If you page through your Languages report, you may find unusual language labels that don’t match the patterns above. Here’s what we found in our sample.
Missing data: (not set). Data for language was missing in few visits (0.02%). The primary culprits were Opera Mini and certain BlackBerry browsers.
Strange long hex labels. In 0.01% of cases, we saw strange long hexadecimal numbers: *30775594307752e1307755a430775578307753f0, for example. This stems from certain Blackberry browsers.
Misformatted labels. Labels misformatted in a variety of ways, including the following:
- using a separating hyphen even when no country code is included: en-
- using a separating underscore instead of a hyphen: en_us
- accidental capture of additional parameters: en;q=1.0
- inclusion of character encoding or other information: sr-latn-rs
The underscore was the most common of these, occurring in 0.14% of visits, and occurred in certain Blackberry browsers. The others are rare.
Invalid codes. We found a handful of codes that just don’t seem to exist: c, qcv, etc.
Undefined country code. There was one code with an anomalous country code: es-419. Although countries can be specified by a 3-digit numerical code under ISO 3166, 419 doesn’t correspond to any country. This actually accounted for a significant number of visits (0.95%) and was due to a particular version of Chrome that seems to have had a bug.

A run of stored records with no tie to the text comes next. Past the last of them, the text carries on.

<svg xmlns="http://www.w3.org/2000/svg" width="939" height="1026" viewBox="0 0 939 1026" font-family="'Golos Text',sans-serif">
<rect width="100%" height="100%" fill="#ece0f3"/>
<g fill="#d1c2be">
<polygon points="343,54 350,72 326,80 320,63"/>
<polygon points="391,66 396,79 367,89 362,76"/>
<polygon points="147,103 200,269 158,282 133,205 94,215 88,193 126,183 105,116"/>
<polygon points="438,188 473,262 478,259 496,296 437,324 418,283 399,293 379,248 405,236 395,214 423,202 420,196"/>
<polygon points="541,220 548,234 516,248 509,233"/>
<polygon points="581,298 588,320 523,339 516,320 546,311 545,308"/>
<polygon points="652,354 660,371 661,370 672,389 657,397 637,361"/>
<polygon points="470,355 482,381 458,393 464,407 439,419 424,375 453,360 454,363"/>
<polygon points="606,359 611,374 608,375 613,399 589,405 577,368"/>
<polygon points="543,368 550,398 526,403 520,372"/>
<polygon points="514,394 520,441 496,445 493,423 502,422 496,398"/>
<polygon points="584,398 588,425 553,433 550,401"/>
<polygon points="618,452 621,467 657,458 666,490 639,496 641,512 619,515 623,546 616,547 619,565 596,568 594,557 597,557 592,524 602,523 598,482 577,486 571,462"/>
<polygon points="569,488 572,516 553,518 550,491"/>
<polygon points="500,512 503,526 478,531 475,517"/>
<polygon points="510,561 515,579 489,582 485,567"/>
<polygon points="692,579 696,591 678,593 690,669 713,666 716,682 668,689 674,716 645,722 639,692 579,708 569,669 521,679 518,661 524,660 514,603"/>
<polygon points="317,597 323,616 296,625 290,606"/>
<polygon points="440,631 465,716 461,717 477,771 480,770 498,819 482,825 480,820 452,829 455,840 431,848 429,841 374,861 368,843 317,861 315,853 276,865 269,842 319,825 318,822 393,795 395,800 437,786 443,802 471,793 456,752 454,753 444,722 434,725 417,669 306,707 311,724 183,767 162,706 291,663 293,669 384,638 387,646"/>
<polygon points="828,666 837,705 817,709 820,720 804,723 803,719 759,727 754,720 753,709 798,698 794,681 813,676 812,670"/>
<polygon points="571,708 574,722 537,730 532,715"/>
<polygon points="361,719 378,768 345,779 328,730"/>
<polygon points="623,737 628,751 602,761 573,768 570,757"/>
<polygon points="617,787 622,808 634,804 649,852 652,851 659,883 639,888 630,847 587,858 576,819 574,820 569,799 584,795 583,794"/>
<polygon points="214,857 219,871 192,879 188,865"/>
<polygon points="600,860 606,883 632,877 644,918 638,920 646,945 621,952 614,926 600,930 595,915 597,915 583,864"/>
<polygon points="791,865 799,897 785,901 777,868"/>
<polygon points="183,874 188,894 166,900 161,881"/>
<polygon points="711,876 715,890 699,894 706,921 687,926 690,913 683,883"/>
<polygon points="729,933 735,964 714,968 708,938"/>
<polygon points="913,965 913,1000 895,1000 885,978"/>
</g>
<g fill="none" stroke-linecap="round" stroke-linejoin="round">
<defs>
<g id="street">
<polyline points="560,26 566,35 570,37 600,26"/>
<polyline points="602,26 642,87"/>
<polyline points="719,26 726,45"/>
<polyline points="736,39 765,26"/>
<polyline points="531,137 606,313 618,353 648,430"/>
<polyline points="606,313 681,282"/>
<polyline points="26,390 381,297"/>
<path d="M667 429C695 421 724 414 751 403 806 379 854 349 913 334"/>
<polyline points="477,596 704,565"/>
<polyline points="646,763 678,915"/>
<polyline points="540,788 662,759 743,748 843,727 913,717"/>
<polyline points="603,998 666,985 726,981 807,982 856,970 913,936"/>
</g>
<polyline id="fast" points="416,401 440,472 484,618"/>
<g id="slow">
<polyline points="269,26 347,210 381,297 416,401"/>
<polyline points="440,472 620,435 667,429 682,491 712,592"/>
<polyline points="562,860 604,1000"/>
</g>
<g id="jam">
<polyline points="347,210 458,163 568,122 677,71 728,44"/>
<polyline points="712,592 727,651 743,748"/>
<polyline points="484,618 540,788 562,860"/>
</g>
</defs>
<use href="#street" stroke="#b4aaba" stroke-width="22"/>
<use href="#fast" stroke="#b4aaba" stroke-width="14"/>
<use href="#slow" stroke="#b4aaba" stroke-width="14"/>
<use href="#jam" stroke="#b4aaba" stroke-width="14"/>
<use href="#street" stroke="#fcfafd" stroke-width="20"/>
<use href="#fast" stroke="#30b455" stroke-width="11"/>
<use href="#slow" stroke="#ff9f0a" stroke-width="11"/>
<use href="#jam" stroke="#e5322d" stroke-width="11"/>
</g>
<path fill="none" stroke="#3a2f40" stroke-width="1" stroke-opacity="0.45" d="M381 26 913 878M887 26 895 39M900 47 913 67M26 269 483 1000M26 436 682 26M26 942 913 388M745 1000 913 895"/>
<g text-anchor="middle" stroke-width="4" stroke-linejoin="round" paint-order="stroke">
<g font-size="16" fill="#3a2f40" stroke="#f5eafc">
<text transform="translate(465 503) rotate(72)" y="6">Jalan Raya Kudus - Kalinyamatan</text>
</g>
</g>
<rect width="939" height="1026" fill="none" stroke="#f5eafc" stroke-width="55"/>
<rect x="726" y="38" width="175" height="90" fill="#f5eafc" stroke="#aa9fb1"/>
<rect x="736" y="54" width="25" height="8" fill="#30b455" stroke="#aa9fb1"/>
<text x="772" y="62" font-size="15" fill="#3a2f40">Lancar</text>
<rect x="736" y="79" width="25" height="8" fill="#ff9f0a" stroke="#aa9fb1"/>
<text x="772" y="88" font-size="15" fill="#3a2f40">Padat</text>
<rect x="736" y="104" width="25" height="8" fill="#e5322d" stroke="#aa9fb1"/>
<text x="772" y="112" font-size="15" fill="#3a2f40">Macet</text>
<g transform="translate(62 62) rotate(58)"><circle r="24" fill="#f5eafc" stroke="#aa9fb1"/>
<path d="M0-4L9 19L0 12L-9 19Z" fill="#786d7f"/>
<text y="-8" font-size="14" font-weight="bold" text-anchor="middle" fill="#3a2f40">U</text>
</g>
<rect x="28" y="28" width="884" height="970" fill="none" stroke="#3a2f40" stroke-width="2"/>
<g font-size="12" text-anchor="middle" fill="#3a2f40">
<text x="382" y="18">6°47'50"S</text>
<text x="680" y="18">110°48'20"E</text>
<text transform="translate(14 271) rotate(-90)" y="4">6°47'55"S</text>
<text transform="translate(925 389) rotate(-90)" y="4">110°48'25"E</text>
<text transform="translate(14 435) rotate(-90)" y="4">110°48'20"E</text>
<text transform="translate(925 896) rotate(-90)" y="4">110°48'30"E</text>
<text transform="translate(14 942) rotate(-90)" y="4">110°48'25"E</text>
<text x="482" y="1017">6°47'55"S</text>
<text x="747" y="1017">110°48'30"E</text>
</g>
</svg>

Three-letter language codes. The vast majority of languages we found in this sample of data were represented by 2-letter codes. However, ISO 639 allows for an expanded set of 3-letter codes for languages that do not have 2-letter representations. The only 3-letter language code we saw with frequency was fil (Filipino) at 0.14%, but this is an indicator that we need to be careful in filtering the language field because 3-letter languages may occur, and could vary depending on the site’s audience.

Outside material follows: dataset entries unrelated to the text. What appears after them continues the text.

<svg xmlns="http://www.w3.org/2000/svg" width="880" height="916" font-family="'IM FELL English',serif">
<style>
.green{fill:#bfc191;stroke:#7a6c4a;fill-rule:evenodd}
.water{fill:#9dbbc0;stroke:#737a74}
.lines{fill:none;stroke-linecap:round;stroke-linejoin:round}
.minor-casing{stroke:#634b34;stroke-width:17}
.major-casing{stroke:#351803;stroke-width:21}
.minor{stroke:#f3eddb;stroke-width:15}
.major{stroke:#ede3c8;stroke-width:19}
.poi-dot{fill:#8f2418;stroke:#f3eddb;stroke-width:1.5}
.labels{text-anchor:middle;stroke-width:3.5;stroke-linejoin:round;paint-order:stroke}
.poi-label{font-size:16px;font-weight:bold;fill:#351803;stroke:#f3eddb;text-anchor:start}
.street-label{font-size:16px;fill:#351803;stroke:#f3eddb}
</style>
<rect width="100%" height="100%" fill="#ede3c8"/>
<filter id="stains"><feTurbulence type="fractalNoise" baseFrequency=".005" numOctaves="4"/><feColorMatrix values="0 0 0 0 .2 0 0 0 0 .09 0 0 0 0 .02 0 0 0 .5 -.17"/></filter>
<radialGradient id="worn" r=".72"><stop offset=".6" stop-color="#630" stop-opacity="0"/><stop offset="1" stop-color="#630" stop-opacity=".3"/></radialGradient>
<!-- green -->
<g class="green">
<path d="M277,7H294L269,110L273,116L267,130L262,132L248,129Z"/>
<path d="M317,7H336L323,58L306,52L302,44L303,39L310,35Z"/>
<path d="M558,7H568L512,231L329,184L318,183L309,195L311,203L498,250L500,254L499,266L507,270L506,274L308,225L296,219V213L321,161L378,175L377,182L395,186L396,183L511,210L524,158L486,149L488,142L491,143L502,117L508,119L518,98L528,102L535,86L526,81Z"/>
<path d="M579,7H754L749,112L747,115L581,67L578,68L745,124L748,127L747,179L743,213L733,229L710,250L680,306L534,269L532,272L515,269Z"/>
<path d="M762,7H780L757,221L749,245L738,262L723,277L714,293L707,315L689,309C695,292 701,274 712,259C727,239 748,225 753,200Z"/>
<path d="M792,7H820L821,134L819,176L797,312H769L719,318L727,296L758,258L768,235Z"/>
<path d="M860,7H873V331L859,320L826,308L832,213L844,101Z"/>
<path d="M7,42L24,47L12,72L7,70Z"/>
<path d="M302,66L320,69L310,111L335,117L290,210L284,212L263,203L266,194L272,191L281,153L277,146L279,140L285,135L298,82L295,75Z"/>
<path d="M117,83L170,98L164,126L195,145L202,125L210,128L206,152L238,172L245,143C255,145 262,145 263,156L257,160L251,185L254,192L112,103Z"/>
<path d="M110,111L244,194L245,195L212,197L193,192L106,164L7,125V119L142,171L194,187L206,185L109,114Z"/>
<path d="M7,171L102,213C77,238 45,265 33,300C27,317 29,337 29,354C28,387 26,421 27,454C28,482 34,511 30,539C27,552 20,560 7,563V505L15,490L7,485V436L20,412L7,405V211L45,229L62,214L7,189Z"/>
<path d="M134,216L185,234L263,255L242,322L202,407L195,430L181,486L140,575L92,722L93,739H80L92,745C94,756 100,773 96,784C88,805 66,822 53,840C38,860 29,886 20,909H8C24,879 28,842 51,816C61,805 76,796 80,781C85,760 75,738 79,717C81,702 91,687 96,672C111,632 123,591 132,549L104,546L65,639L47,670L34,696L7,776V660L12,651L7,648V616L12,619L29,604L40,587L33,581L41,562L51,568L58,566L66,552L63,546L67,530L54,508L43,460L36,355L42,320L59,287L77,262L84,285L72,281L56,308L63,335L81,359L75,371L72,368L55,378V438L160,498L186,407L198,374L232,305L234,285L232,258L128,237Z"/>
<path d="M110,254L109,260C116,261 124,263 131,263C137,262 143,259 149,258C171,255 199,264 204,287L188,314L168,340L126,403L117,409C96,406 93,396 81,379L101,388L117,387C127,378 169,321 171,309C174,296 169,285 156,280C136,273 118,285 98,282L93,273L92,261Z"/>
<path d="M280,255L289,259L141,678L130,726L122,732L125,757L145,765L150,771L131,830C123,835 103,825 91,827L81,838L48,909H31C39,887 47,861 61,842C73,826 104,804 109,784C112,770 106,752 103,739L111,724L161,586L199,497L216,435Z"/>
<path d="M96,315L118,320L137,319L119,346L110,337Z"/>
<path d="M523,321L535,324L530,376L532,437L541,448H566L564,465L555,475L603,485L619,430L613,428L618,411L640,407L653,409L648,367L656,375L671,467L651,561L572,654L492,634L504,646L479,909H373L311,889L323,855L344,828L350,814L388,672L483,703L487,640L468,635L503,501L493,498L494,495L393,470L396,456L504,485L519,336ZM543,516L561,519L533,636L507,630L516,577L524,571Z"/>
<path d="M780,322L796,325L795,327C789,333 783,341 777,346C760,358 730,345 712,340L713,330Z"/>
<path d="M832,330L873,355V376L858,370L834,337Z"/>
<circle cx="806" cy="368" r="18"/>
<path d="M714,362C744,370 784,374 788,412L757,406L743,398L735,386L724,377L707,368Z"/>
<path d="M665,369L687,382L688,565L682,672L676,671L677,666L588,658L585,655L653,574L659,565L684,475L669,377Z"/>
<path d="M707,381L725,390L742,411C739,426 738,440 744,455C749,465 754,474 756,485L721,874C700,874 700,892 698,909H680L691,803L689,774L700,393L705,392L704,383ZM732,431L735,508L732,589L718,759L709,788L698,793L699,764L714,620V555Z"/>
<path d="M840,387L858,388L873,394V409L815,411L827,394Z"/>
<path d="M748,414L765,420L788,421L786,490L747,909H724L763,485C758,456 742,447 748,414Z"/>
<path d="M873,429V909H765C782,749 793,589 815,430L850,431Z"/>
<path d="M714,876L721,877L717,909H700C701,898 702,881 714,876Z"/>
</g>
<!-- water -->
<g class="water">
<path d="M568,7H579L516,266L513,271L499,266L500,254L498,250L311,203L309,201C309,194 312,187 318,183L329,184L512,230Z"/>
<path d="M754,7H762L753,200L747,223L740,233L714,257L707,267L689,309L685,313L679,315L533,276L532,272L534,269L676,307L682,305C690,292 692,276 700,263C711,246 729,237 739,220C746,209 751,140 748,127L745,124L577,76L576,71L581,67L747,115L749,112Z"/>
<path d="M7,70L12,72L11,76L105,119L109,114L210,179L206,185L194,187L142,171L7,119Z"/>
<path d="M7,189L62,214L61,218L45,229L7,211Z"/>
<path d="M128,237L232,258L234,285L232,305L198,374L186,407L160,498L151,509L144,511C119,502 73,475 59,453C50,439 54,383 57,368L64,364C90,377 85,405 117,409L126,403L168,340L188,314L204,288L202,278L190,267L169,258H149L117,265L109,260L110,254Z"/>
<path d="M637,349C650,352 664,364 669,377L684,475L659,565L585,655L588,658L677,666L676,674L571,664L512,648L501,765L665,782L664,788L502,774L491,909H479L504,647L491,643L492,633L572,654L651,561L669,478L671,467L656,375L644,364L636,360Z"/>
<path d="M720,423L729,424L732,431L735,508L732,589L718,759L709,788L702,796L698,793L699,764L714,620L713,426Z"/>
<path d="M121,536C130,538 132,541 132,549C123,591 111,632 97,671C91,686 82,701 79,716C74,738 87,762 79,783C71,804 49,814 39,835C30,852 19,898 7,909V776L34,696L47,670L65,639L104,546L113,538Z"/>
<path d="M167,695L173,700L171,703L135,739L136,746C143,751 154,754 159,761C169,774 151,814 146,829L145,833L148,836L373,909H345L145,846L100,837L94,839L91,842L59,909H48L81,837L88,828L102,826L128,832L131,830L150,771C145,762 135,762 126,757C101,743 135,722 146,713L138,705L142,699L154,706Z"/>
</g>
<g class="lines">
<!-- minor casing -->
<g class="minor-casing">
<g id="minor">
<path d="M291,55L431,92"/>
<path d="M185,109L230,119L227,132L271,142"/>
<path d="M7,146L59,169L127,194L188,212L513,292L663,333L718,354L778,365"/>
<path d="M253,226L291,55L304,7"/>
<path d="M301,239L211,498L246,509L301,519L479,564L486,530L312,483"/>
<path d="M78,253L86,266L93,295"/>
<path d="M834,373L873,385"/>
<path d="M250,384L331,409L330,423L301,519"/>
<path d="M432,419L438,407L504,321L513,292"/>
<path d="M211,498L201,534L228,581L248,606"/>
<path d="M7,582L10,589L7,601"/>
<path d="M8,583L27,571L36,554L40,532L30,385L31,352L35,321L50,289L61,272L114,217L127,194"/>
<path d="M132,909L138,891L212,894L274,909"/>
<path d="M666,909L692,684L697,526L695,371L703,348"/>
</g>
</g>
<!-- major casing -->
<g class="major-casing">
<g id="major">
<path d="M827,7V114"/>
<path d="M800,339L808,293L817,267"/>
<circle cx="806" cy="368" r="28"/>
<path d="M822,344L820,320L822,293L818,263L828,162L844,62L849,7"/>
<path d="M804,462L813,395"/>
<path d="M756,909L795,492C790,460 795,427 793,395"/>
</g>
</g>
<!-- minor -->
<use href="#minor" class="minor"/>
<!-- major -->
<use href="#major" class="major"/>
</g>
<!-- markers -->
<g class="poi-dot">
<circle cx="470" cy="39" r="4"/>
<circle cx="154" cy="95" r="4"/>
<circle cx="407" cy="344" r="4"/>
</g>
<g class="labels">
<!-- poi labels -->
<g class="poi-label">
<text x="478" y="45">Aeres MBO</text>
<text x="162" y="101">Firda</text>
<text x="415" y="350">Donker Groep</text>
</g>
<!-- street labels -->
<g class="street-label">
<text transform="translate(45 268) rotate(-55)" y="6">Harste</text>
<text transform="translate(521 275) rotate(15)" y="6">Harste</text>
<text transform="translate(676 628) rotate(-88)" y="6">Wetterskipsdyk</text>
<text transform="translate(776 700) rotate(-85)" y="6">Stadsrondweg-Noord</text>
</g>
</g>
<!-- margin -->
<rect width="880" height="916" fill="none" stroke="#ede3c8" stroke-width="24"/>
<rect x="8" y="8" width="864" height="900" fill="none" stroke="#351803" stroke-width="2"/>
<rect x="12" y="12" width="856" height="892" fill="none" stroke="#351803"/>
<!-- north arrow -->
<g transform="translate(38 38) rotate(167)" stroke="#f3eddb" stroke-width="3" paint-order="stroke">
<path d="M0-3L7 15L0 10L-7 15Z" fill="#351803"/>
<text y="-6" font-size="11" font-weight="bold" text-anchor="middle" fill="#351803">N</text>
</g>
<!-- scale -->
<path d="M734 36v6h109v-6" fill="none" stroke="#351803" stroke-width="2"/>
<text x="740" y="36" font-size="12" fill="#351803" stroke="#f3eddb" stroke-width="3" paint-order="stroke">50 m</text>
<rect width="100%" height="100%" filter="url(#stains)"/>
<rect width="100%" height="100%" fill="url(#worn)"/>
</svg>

Filtering and segmenting language data
In most cases, if we’re interested in language data, we’re interested only in the language code and don’t care so much about the country. After all, we have the Locations report to tell us about where a visitor is physically located, and the differences in most cases between language variants in two countries are not so different (en-us vs. en-gb, for example). (That’s not always the case, however; Chinese variants may be not be mutually intelligible.)
To create filters or advanced segments, you can use “begins with” as a matching criterion:
(Note that you don’t want to include the hyphen, because sometimes it may not be there (no country code), and sometimes it may be an underscore instead.)
However, based on our findings above, we recommend instead that you filter on two-letter languages where the string ends or continues with a hyphen or underscore using a regular expression:
This ensures that you don’t run into any problems with 3-letter language codes. (For example, begins with “fi” for Finnish would also include “fil” for Filipino. The regular expression excludes that.)